→ **Data under study**
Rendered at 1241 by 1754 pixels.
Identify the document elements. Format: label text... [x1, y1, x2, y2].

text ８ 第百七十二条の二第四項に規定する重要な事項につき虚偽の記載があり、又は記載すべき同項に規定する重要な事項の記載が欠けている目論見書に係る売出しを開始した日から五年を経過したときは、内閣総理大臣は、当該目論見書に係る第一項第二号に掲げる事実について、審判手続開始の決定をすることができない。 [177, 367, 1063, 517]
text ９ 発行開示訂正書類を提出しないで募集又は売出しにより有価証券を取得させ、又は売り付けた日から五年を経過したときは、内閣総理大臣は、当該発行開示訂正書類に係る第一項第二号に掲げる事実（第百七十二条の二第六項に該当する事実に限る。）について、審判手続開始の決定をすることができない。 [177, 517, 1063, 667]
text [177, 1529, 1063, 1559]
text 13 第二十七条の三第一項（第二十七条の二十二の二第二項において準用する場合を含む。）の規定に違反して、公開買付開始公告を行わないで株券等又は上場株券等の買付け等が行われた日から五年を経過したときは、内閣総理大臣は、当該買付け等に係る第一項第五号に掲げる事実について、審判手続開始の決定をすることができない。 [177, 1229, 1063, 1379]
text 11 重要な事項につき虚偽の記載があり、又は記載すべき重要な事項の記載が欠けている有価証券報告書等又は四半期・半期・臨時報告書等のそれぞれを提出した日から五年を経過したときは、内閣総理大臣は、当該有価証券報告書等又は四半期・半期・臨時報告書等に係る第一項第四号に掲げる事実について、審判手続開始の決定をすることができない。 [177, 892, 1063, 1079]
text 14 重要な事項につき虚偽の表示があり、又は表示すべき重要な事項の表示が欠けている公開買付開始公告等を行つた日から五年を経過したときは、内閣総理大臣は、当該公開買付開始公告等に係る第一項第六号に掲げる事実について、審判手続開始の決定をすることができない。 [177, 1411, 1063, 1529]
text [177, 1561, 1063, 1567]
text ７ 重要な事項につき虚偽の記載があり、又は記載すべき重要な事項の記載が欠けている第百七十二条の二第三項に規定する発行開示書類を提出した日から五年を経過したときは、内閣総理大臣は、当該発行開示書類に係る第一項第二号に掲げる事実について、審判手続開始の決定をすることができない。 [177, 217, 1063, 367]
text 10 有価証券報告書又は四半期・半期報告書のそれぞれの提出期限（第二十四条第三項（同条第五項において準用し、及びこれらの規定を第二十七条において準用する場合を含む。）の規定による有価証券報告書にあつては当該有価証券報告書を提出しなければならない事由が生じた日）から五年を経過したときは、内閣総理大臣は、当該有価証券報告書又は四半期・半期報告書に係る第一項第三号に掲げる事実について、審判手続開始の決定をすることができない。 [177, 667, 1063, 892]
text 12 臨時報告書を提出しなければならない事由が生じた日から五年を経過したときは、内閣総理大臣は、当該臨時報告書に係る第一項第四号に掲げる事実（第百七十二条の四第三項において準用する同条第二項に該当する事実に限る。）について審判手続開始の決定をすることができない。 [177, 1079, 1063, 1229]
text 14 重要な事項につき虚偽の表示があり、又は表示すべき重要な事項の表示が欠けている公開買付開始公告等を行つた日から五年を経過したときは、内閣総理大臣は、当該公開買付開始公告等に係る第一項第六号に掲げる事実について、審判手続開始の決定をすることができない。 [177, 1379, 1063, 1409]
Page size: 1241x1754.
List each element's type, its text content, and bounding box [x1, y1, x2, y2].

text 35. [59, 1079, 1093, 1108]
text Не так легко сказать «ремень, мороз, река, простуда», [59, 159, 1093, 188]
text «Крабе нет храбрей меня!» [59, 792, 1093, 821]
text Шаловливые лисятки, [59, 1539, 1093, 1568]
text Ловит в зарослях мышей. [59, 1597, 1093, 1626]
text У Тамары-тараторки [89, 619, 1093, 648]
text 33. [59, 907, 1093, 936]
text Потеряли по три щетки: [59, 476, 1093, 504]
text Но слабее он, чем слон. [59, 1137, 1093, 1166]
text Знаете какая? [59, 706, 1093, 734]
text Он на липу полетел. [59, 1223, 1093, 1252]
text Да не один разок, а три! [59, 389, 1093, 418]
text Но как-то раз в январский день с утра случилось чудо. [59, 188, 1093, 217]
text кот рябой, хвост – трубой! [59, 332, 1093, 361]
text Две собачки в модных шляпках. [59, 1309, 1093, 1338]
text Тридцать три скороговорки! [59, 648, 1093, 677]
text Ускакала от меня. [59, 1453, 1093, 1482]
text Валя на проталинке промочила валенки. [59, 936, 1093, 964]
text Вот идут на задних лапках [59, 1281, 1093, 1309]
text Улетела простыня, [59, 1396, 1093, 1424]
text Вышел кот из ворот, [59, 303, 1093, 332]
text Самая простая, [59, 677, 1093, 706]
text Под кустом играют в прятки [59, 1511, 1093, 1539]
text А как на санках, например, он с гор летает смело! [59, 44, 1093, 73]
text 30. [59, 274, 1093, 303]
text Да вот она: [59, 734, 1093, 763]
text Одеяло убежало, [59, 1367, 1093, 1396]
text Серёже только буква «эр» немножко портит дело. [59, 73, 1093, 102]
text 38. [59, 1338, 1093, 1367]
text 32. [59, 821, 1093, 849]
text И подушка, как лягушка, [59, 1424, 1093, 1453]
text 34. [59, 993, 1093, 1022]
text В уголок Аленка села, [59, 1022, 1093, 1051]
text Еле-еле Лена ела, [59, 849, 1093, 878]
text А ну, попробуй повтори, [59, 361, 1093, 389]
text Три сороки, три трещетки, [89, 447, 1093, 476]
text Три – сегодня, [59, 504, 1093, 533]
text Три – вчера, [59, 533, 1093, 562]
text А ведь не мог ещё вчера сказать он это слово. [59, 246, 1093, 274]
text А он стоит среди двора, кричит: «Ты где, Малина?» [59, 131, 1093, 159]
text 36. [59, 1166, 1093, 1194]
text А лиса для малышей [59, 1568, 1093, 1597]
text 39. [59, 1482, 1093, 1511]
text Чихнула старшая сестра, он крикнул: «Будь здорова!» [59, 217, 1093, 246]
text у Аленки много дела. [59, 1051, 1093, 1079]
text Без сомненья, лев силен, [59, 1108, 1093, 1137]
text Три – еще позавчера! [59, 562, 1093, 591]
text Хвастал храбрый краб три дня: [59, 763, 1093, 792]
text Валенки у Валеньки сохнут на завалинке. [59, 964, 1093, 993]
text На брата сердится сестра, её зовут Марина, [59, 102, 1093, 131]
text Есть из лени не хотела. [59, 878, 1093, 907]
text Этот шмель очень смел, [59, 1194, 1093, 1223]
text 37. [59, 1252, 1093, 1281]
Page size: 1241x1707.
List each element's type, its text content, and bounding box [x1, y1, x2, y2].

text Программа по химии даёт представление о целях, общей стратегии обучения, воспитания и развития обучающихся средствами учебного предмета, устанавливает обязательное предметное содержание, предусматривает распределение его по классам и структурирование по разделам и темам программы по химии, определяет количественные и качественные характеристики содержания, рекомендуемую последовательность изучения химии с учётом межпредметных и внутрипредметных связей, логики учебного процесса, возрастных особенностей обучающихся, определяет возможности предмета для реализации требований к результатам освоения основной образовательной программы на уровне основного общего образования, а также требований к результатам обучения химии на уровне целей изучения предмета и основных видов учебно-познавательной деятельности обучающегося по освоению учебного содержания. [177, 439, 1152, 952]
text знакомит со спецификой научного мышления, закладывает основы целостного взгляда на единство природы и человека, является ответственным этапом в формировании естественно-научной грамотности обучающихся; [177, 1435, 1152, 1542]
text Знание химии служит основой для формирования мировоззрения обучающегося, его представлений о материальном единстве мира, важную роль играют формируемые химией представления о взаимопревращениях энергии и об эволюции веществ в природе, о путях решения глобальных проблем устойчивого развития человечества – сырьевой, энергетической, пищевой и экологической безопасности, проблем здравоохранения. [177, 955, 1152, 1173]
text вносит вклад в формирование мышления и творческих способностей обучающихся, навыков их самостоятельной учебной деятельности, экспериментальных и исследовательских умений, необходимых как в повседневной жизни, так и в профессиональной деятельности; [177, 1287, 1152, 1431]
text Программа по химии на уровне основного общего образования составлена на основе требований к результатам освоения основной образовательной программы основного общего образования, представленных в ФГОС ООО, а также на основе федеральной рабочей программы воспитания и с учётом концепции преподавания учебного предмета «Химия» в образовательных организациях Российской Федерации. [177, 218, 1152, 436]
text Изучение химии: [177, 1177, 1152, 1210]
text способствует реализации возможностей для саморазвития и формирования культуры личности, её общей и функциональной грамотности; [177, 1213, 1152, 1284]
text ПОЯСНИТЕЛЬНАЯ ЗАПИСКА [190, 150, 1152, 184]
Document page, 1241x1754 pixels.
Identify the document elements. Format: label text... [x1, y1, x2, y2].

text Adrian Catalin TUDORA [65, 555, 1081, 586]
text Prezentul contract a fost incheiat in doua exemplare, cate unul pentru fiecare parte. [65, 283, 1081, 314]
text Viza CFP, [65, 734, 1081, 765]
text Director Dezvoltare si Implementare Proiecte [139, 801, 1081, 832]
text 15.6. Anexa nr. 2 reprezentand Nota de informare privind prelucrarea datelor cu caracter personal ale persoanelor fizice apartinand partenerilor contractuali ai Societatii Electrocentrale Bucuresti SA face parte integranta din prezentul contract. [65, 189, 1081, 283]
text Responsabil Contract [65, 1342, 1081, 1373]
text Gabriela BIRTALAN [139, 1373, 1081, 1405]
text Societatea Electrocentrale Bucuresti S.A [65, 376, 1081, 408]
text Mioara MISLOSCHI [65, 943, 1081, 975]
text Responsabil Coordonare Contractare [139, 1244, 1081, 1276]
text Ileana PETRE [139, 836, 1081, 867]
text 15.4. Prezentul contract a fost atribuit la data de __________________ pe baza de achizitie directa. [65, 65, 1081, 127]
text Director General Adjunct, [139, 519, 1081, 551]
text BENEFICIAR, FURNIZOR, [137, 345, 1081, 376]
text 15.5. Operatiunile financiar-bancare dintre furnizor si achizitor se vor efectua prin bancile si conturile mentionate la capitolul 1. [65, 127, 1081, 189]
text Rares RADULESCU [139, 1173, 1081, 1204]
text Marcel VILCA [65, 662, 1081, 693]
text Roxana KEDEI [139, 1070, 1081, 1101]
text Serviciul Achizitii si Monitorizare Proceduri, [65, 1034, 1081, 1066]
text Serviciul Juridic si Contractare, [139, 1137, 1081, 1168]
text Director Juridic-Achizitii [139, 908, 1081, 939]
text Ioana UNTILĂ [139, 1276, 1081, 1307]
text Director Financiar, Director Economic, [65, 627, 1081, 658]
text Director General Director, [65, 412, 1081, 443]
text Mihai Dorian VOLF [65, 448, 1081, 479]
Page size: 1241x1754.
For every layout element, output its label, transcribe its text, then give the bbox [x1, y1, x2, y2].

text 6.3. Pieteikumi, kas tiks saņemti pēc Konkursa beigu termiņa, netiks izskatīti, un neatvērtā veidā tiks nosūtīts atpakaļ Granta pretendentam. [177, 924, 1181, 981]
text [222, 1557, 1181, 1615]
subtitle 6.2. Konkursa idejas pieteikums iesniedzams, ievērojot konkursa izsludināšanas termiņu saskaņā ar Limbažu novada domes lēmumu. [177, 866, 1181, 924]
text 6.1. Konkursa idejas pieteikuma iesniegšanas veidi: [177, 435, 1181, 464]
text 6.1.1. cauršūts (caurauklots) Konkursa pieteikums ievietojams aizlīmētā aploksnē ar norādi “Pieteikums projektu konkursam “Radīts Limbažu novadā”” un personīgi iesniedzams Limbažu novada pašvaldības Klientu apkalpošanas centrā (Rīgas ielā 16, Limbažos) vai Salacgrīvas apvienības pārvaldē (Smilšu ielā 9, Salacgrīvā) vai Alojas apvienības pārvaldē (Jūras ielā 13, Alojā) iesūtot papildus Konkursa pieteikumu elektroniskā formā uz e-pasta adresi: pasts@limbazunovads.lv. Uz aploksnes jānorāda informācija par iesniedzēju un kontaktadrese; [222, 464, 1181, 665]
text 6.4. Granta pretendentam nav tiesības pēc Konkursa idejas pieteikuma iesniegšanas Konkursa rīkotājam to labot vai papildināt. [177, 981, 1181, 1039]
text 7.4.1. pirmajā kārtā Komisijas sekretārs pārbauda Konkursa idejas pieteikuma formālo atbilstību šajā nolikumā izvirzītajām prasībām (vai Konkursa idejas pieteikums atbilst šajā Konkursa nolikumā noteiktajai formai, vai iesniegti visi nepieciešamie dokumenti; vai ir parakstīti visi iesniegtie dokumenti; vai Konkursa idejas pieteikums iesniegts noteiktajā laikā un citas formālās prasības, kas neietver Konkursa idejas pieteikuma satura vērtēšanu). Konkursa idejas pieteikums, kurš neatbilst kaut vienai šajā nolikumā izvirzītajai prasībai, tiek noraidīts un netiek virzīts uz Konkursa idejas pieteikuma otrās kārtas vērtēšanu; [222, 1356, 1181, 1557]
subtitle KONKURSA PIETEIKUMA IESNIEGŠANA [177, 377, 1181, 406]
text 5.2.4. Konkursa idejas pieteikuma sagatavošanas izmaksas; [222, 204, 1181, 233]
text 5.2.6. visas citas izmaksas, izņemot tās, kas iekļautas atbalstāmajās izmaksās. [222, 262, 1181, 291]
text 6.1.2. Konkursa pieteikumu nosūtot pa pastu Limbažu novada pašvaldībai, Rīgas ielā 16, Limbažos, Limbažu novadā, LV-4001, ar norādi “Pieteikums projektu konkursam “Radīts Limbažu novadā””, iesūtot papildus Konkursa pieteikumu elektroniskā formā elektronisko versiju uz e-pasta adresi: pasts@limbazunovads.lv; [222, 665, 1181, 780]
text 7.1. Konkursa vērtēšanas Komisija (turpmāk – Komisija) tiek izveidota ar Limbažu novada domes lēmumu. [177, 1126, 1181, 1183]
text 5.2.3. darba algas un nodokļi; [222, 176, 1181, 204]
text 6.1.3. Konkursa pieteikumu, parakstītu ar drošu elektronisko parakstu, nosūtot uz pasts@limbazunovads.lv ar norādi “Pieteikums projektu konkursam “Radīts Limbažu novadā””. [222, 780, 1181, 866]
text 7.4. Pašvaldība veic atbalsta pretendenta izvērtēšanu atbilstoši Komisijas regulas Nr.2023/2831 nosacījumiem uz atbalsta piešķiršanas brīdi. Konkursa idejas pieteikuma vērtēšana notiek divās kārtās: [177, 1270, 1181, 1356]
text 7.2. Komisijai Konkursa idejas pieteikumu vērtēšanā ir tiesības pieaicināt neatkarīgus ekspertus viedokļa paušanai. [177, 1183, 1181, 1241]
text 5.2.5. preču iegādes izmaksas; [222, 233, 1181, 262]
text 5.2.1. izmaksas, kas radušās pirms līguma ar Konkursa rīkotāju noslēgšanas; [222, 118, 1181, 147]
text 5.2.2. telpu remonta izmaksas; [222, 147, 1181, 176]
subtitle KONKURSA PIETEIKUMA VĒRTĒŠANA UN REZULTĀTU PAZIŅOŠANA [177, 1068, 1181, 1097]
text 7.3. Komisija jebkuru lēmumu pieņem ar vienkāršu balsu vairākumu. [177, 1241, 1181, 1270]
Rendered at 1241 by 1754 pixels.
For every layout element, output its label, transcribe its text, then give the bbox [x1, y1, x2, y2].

→ **Activity**
The word to find is "Director". Copy every line of the records that holds it.

→ **Answer for the task**
text Director Dezvoltare si Implementare Proiecte [139, 801, 1081, 832]
text Director General Adjunct, [139, 519, 1081, 551]
text Director Juridic-Achizitii [139, 908, 1081, 939]
text Director Financiar, Director Economic, [65, 627, 1081, 658]
text Director General Director, [65, 412, 1081, 443]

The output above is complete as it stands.